## [ASSIGNMENT]
Except for the pictures, retype the records that follow exactly.

## [DATA RECORDS]
————————

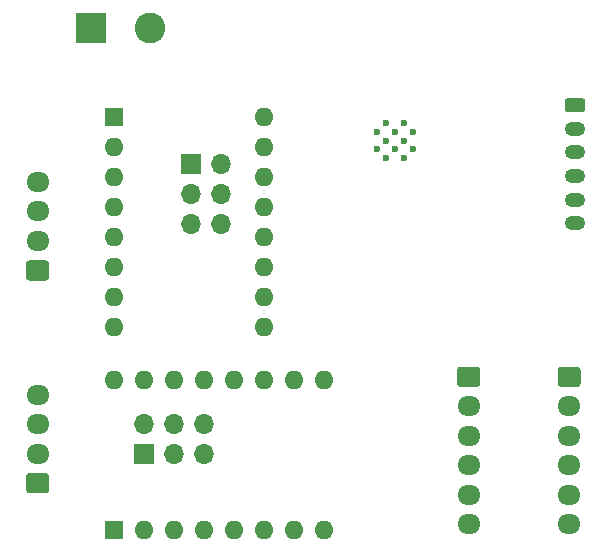
<source format=gbs>
G04 #@! TF.GenerationSoftware,KiCad,Pcbnew,(5.1.9)-1*
G04 #@! TF.CreationDate,2021-05-18T22:54:22-05:00*
G04 #@! TF.ProjectId,DevMagneticEncoders,4465764d-6167-46e6-9574-6963456e636f,rev?*
G04 #@! TF.SameCoordinates,Original*
G04 #@! TF.FileFunction,Soldermask,Bot*
G04 #@! TF.FilePolarity,Negative*
%FSLAX46Y46*%
G04 Gerber Fmt 4.6, Leading zero omitted, Abs format (unit mm)*
G04 Created by KiCad (PCBNEW (5.1.9)-1) date 2021-05-18 22:54:22*
%MOMM*%
%LPD*%
G01*
G04 APERTURE LIST*
%ADD10O,1.950000X1.700000*%
%ADD11C,0.600000*%
%ADD12O,1.750000X1.200000*%
%ADD13O,1.700000X1.700000*%
%ADD14R,1.700000X1.700000*%
%ADD15C,2.600000*%
%ADD16R,2.600000X2.600000*%
%ADD17O,1.600000X1.600000*%
%ADD18R,1.600000X1.600000*%
G04 APERTURE END LIST*
D10*
X103500000Y-106500000D03*
X103500000Y-104000000D03*
X103500000Y-101500000D03*
X103500000Y-99000000D03*
X103500000Y-96500000D03*
G36*
G01*
X102775000Y-93150000D02*
X104225000Y-93150000D01*
G75*
G02*
X104475000Y-93400000I0J-250000D01*
G01*
X104475000Y-94600000D01*
G75*
G02*
X104225000Y-94850000I-250000J0D01*
G01*
X102775000Y-94850000D01*
G75*
G02*
X102525000Y-94600000I0J250000D01*
G01*
X102525000Y-93400000D01*
G75*
G02*
X102775000Y-93150000I250000J0D01*
G01*
G37*
X112000000Y-106500000D03*
X112000000Y-104000000D03*
X112000000Y-101500000D03*
X112000000Y-99000000D03*
X112000000Y-96500000D03*
G36*
G01*
X111275000Y-93150000D02*
X112725000Y-93150000D01*
G75*
G02*
X112975000Y-93400000I0J-250000D01*
G01*
X112975000Y-94600000D01*
G75*
G02*
X112725000Y-94850000I-250000J0D01*
G01*
X111275000Y-94850000D01*
G75*
G02*
X111025000Y-94600000I0J250000D01*
G01*
X111025000Y-93400000D01*
G75*
G02*
X111275000Y-93150000I250000J0D01*
G01*
G37*
D11*
X98000000Y-75500000D03*
X98750000Y-74750000D03*
X98750000Y-73250000D03*
X95750000Y-73250000D03*
X95750000Y-74750000D03*
X96500000Y-75500000D03*
X97300000Y-74750000D03*
X96500000Y-74000000D03*
X97300000Y-73250000D03*
X98000000Y-74000000D03*
X98000000Y-72500000D03*
X96500000Y-72500000D03*
D10*
X67000000Y-77500000D03*
X67000000Y-80000000D03*
X67000000Y-82500000D03*
G36*
G01*
X67725000Y-85850000D02*
X66275000Y-85850000D01*
G75*
G02*
X66025000Y-85600000I0J250000D01*
G01*
X66025000Y-84400000D01*
G75*
G02*
X66275000Y-84150000I250000J0D01*
G01*
X67725000Y-84150000D01*
G75*
G02*
X67975000Y-84400000I0J-250000D01*
G01*
X67975000Y-85600000D01*
G75*
G02*
X67725000Y-85850000I-250000J0D01*
G01*
G37*
X67000000Y-95500000D03*
X67000000Y-98000000D03*
X67000000Y-100500000D03*
G36*
G01*
X67725000Y-103850000D02*
X66275000Y-103850000D01*
G75*
G02*
X66025000Y-103600000I0J250000D01*
G01*
X66025000Y-102400000D01*
G75*
G02*
X66275000Y-102150000I250000J0D01*
G01*
X67725000Y-102150000D01*
G75*
G02*
X67975000Y-102400000I0J-250000D01*
G01*
X67975000Y-103600000D01*
G75*
G02*
X67725000Y-103850000I-250000J0D01*
G01*
G37*
D12*
X112500000Y-81000000D03*
X112500000Y-79000000D03*
X112500000Y-77000000D03*
X112500000Y-75000000D03*
X112500000Y-73000000D03*
G36*
G01*
X111874999Y-70400000D02*
X113125001Y-70400000D01*
G75*
G02*
X113375000Y-70649999I0J-249999D01*
G01*
X113375000Y-71350001D01*
G75*
G02*
X113125001Y-71600000I-249999J0D01*
G01*
X111874999Y-71600000D01*
G75*
G02*
X111625000Y-71350001I0J249999D01*
G01*
X111625000Y-70649999D01*
G75*
G02*
X111874999Y-70400000I249999J0D01*
G01*
G37*
D13*
X82540000Y-81080000D03*
X80000000Y-81080000D03*
X82540000Y-78540000D03*
X80000000Y-78540000D03*
X82540000Y-76000000D03*
D14*
X80000000Y-76000000D03*
D13*
X81080000Y-97960000D03*
X81080000Y-100500000D03*
X78540000Y-97960000D03*
X78540000Y-100500000D03*
X76000000Y-97960000D03*
D14*
X76000000Y-100500000D03*
D15*
X76500000Y-64500000D03*
D16*
X71500000Y-64500000D03*
D17*
X86200000Y-72000000D03*
X73500000Y-89780000D03*
X86200000Y-74540000D03*
X73500000Y-87240000D03*
X86200000Y-77080000D03*
X73500000Y-84700000D03*
X86200000Y-79620000D03*
X73500000Y-82160000D03*
X86200000Y-82160000D03*
X73500000Y-79620000D03*
X86200000Y-84700000D03*
X73500000Y-77080000D03*
X86200000Y-87240000D03*
X73500000Y-74540000D03*
X86200000Y-89780000D03*
D18*
X73500000Y-72000000D03*
D17*
X73500000Y-94300000D03*
X91280000Y-107000000D03*
X76040000Y-94300000D03*
X88740000Y-107000000D03*
X78580000Y-94300000D03*
X86200000Y-107000000D03*
X81120000Y-94300000D03*
X83660000Y-107000000D03*
X83660000Y-94300000D03*
X81120000Y-107000000D03*
X86200000Y-94300000D03*
X78580000Y-107000000D03*
X88740000Y-94300000D03*
X76040000Y-107000000D03*
X91280000Y-94300000D03*
D18*
X73500000Y-107000000D03*
M02*

</source>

————————

## [SOLVED PROBLEM]
<source format=gbs>
G04 #@! TF.GenerationSoftware,KiCad,Pcbnew,(5.1.9)-1*
G04 #@! TF.CreationDate,2021-05-18T22:54:22-05:00*
G04 #@! TF.ProjectId,DevMagneticEncoders,4465764d-6167-46e6-9574-6963456e636f,rev?*
G04 #@! TF.SameCoordinates,Original*
G04 #@! TF.FileFunction,Soldermask,Bot*
G04 #@! TF.FilePolarity,Negative*
%FSLAX46Y46*%
G04 Gerber Fmt 4.6, Leading zero omitted, Abs format (unit mm)*
G04 Created by KiCad (PCBNEW (5.1.9)-1) date 2021-05-18 22:54:22*
%MOMM*%
%LPD*%
G01*
G04 APERTURE LIST*
%ADD10O,1.950000X1.700000*%
%ADD11C,0.600000*%
%ADD12O,1.750000X1.200000*%
%ADD13O,1.700000X1.700000*%
%ADD14R,1.700000X1.700000*%
%ADD15C,2.600000*%
%ADD16R,2.600000X2.600000*%
%ADD17O,1.600000X1.600000*%
%ADD18R,1.600000X1.600000*%
G04 APERTURE END LIST*
D10*
X103500000Y-106500000D03*
X103500000Y-104000000D03*
X103500000Y-101500000D03*
X103500000Y-99000000D03*
X103500000Y-96500000D03*
G36*
G01*
X102775000Y-93150000D02*
X104225000Y-93150000D01*
G75*
G02*
X104475000Y-93400000I0J-250000D01*
G01*
X104475000Y-94600000D01*
G75*
G02*
X104225000Y-94850000I-250000J0D01*
G01*
X102775000Y-94850000D01*
G75*
G02*
X102525000Y-94600000I0J250000D01*
G01*
X102525000Y-93400000D01*
G75*
G02*
X102775000Y-93150000I250000J0D01*
G01*
G37*
X112000000Y-106500000D03*
X112000000Y-104000000D03*
X112000000Y-101500000D03*
X112000000Y-99000000D03*
X112000000Y-96500000D03*
G36*
G01*
X111275000Y-93150000D02*
X112725000Y-93150000D01*
G75*
G02*
X112975000Y-93400000I0J-250000D01*
G01*
X112975000Y-94600000D01*
G75*
G02*
X112725000Y-94850000I-250000J0D01*
G01*
X111275000Y-94850000D01*
G75*
G02*
X111025000Y-94600000I0J250000D01*
G01*
X111025000Y-93400000D01*
G75*
G02*
X111275000Y-93150000I250000J0D01*
G01*
G37*
D11*
X98000000Y-75500000D03*
X98750000Y-74750000D03*
X98750000Y-73250000D03*
X95750000Y-73250000D03*
X95750000Y-74750000D03*
X96500000Y-75500000D03*
X97300000Y-74750000D03*
X96500000Y-74000000D03*
X97300000Y-73250000D03*
X98000000Y-74000000D03*
X98000000Y-72500000D03*
X96500000Y-72500000D03*
D10*
X67000000Y-77500000D03*
X67000000Y-80000000D03*
X67000000Y-82500000D03*
G36*
G01*
X67725000Y-85850000D02*
X66275000Y-85850000D01*
G75*
G02*
X66025000Y-85600000I0J250000D01*
G01*
X66025000Y-84400000D01*
G75*
G02*
X66275000Y-84150000I250000J0D01*
G01*
X67725000Y-84150000D01*
G75*
G02*
X67975000Y-84400000I0J-250000D01*
G01*
X67975000Y-85600000D01*
G75*
G02*
X67725000Y-85850000I-250000J0D01*
G01*
G37*
X67000000Y-95500000D03*
X67000000Y-98000000D03*
X67000000Y-100500000D03*
G36*
G01*
X67725000Y-103850000D02*
X66275000Y-103850000D01*
G75*
G02*
X66025000Y-103600000I0J250000D01*
G01*
X66025000Y-102400000D01*
G75*
G02*
X66275000Y-102150000I250000J0D01*
G01*
X67725000Y-102150000D01*
G75*
G02*
X67975000Y-102400000I0J-250000D01*
G01*
X67975000Y-103600000D01*
G75*
G02*
X67725000Y-103850000I-250000J0D01*
G01*
G37*
D12*
X112500000Y-81000000D03*
X112500000Y-79000000D03*
X112500000Y-77000000D03*
X112500000Y-75000000D03*
X112500000Y-73000000D03*
G36*
G01*
X111874999Y-70400000D02*
X113125001Y-70400000D01*
G75*
G02*
X113375000Y-70649999I0J-249999D01*
G01*
X113375000Y-71350001D01*
G75*
G02*
X113125001Y-71600000I-249999J0D01*
G01*
X111874999Y-71600000D01*
G75*
G02*
X111625000Y-71350001I0J249999D01*
G01*
X111625000Y-70649999D01*
G75*
G02*
X111874999Y-70400000I249999J0D01*
G01*
G37*
D13*
X82540000Y-81080000D03*
X80000000Y-81080000D03*
X82540000Y-78540000D03*
X80000000Y-78540000D03*
X82540000Y-76000000D03*
D14*
X80000000Y-76000000D03*
D13*
X81080000Y-97960000D03*
X81080000Y-100500000D03*
X78540000Y-97960000D03*
X78540000Y-100500000D03*
X76000000Y-97960000D03*
D14*
X76000000Y-100500000D03*
D15*
X76500000Y-64500000D03*
D16*
X71500000Y-64500000D03*
D17*
X86200000Y-72000000D03*
X73500000Y-89780000D03*
X86200000Y-74540000D03*
X73500000Y-87240000D03*
X86200000Y-77080000D03*
X73500000Y-84700000D03*
X86200000Y-79620000D03*
X73500000Y-82160000D03*
X86200000Y-82160000D03*
X73500000Y-79620000D03*
X86200000Y-84700000D03*
X73500000Y-77080000D03*
X86200000Y-87240000D03*
X73500000Y-74540000D03*
X86200000Y-89780000D03*
D18*
X73500000Y-72000000D03*
D17*
X73500000Y-94300000D03*
X91280000Y-107000000D03*
X76040000Y-94300000D03*
X88740000Y-107000000D03*
X78580000Y-94300000D03*
X86200000Y-107000000D03*
X81120000Y-94300000D03*
X83660000Y-107000000D03*
X83660000Y-94300000D03*
X81120000Y-107000000D03*
X86200000Y-94300000D03*
X78580000Y-107000000D03*
X88740000Y-94300000D03*
X76040000Y-107000000D03*
X91280000Y-94300000D03*
D18*
X73500000Y-107000000D03*
M02*

</source>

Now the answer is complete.